It
sounds crazy. Insane. Stupid. And maybe a little wrong. But I
keep forgetting I'm in Japan.
The
first few weeks, it feels like Japan is rammed down your throat; the
food, the people, the language, the buildings, the shops, everything!
But after a while you become too close to see the wood for tree. To
close to really appreciate the adventure; to close to see the the
effort it took to get here, my life in England and the sheer
randomness of Japan. Don't get me wrong, I'm not crazy. If you
asked me where I am, of course, I'm going to say “Japan, of
course!” But I feel like sometimes I need a jolt to remind me, to
remind me of the scale of my undertaking, to remind me I'm half way
around the world in a country that is about as alien as an un-touched
Brazilian tribe.
Last
night I had such a jolt and it came from the most unexpected of
things.
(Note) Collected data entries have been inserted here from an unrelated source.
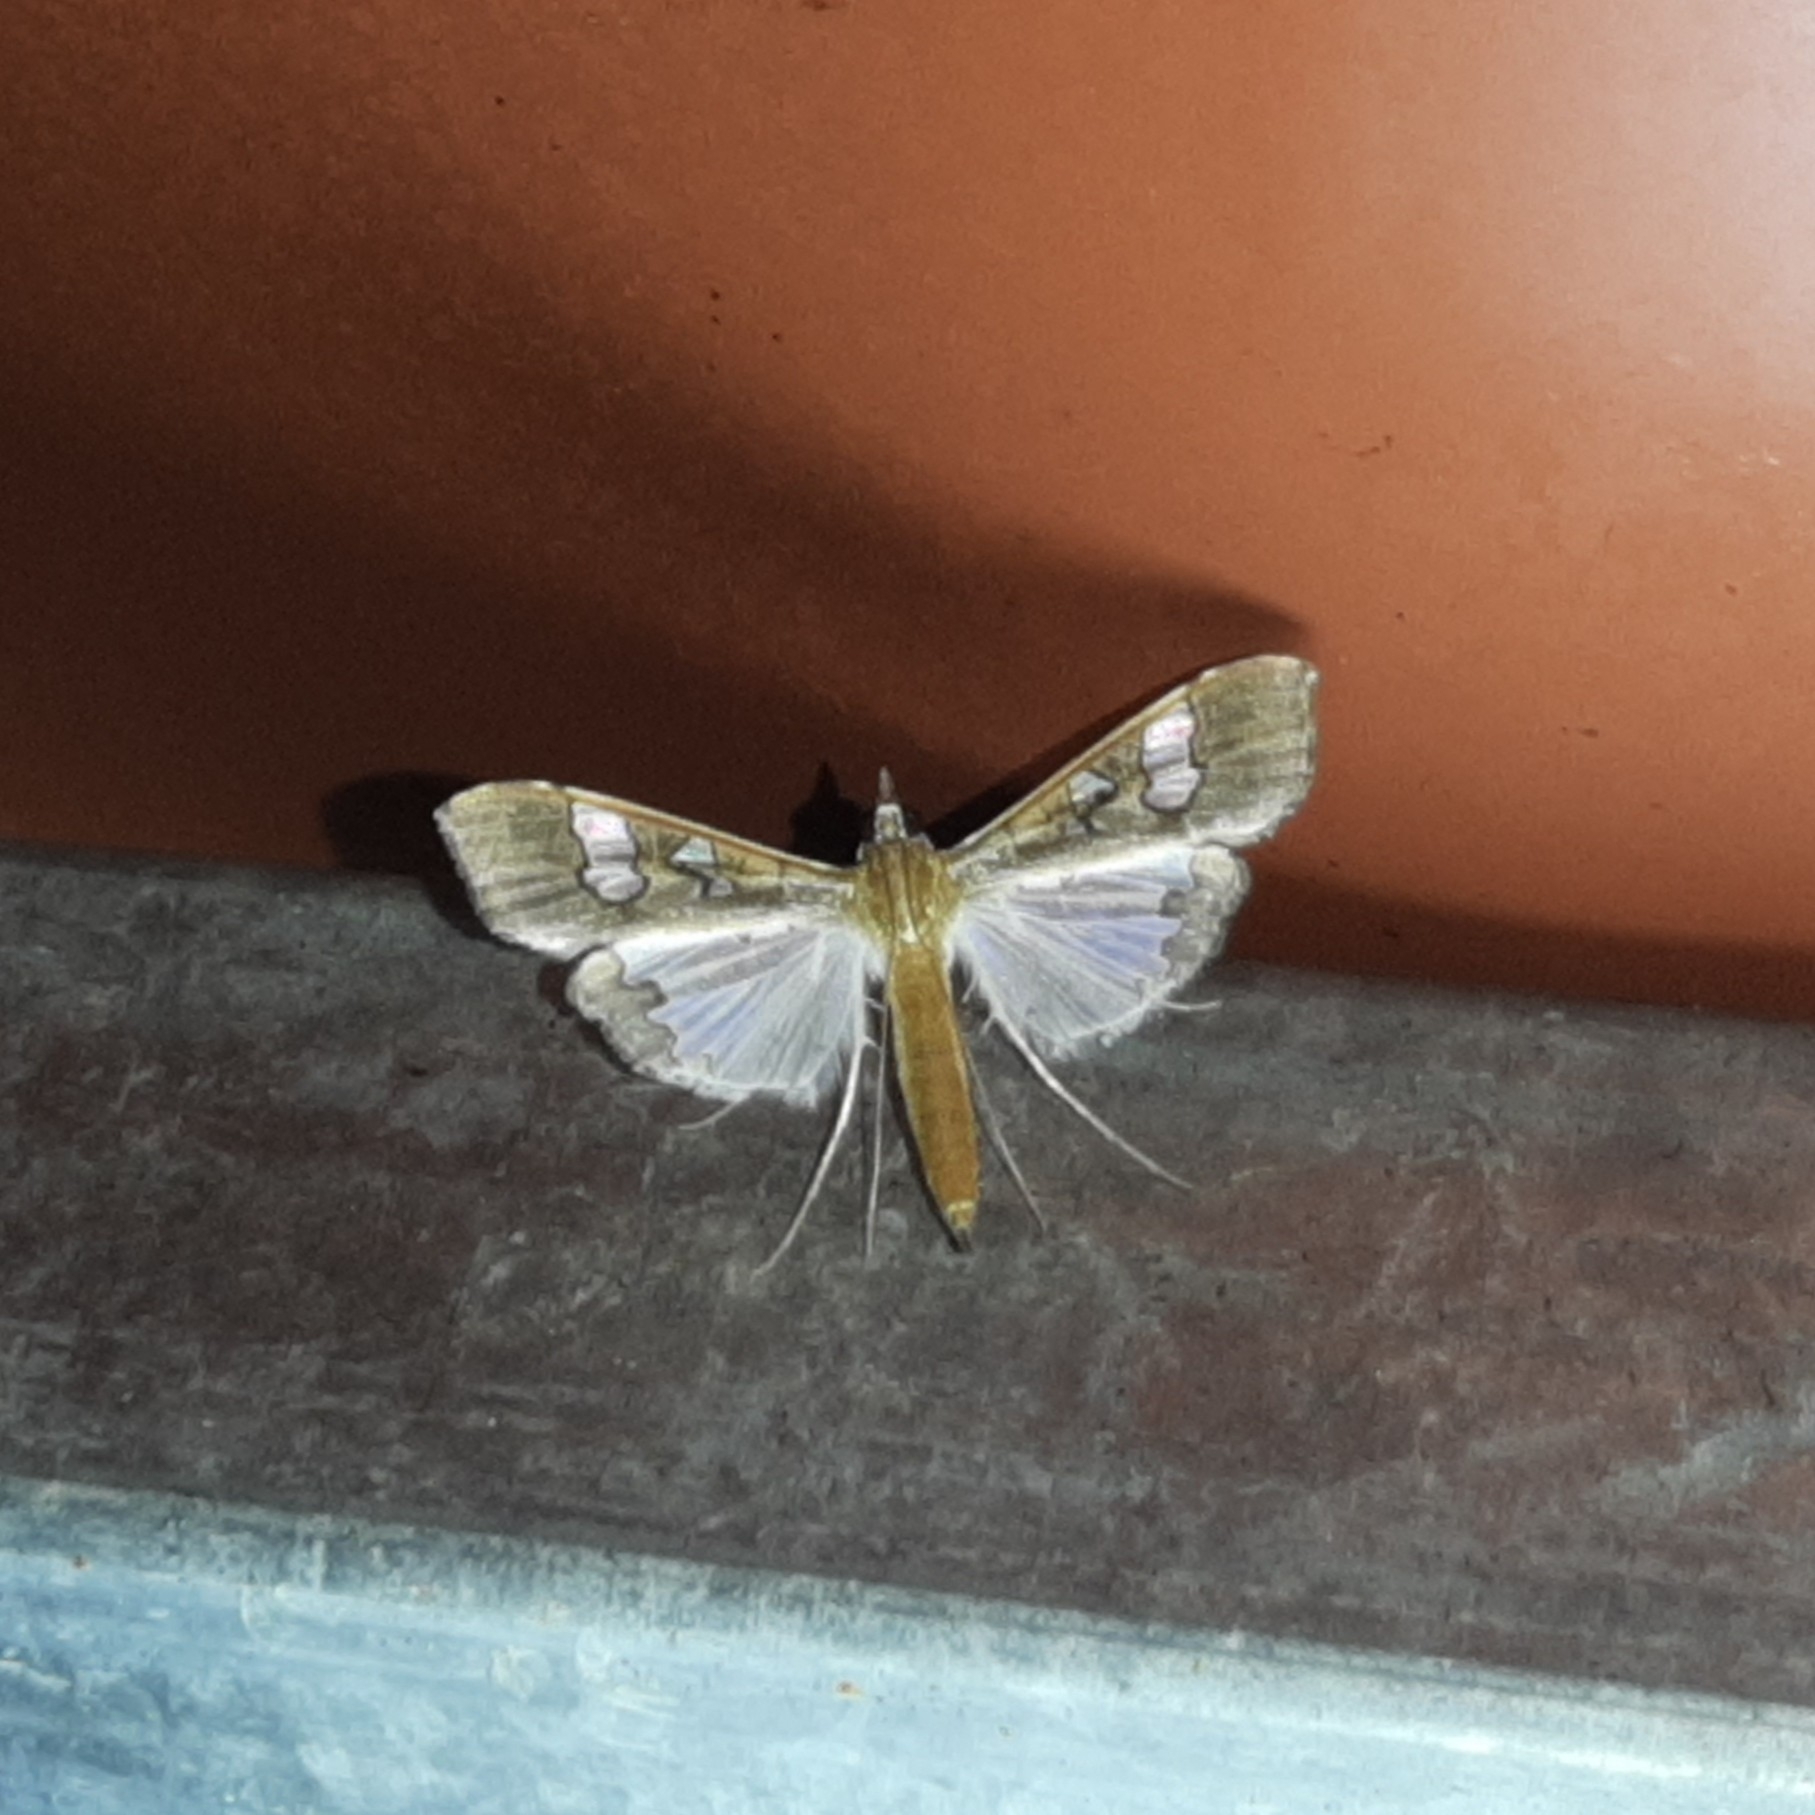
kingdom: Animalia
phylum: Arthropoda
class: Insecta
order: Lepidoptera
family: Crambidae
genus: Maruca
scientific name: Maruca vitrata
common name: Maruca pod borer
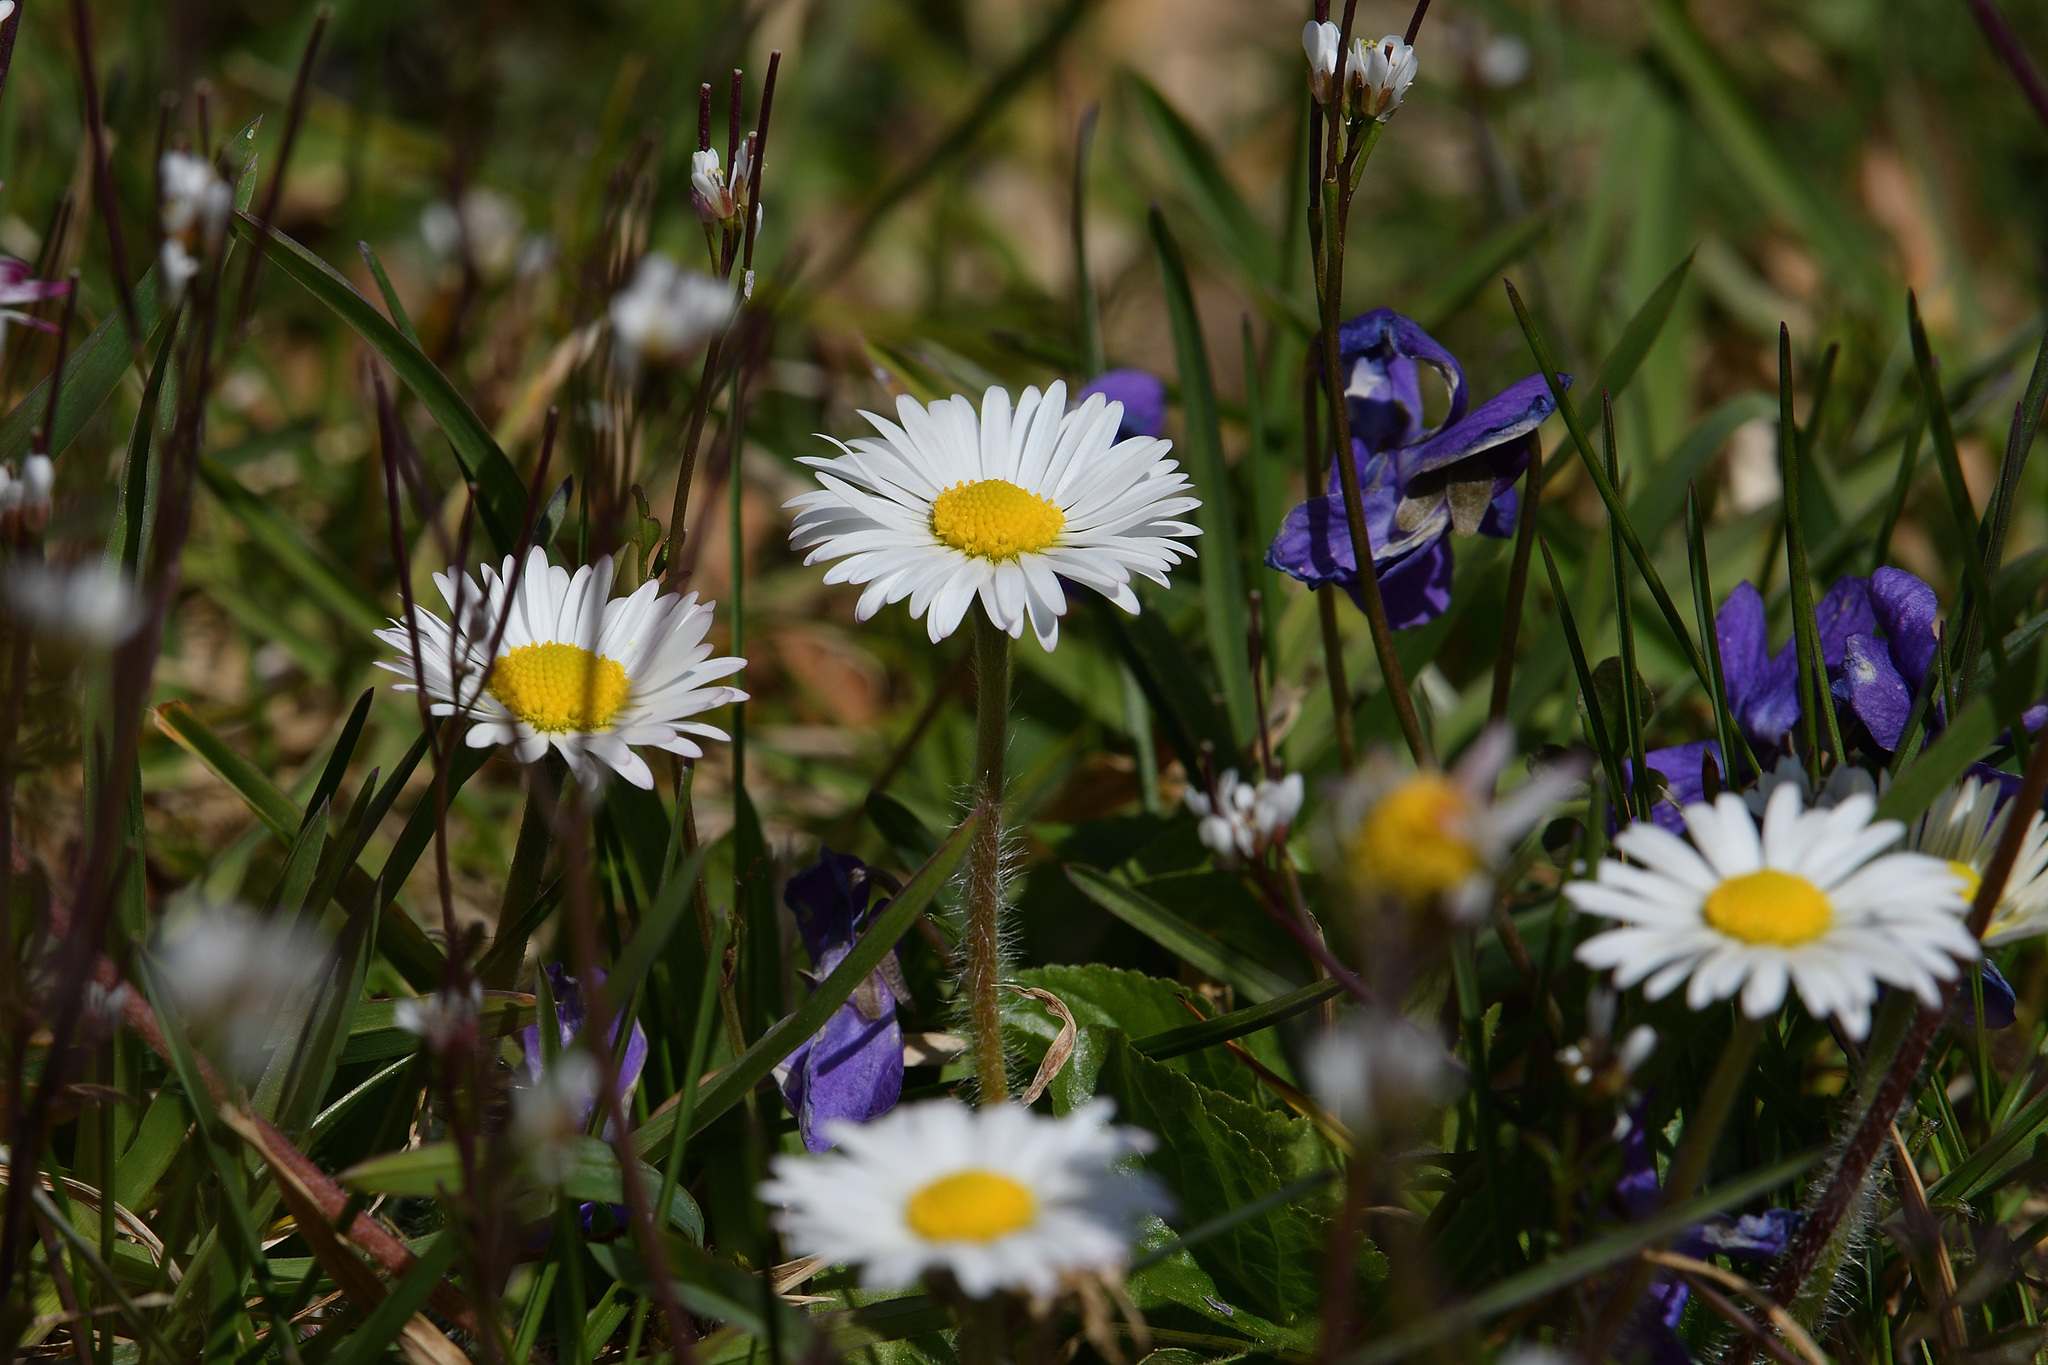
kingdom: Plantae
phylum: Tracheophyta
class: Magnoliopsida
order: Asterales
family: Asteraceae
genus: Bellis
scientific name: Bellis perennis
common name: Lawndaisy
My face! I was going up an escalator into a shop and the
walls either side were covered in mirrors. I caught sight of my face
in the mirror and it all came in like a rush. I'm so used to seeing
Japanese faces, sometimes its surprising to see my white face, ginger
beard and ruffled, blonde haired face. It's sad really, that I need
to remind myself of this. I enjoy feeling culturally alien, in a
different World. It makes me feel more a live. But although I'm
lost in translation on a minute-by-minute basis, sometimes, it all
seems so normal. The randomness is starting to seem normal!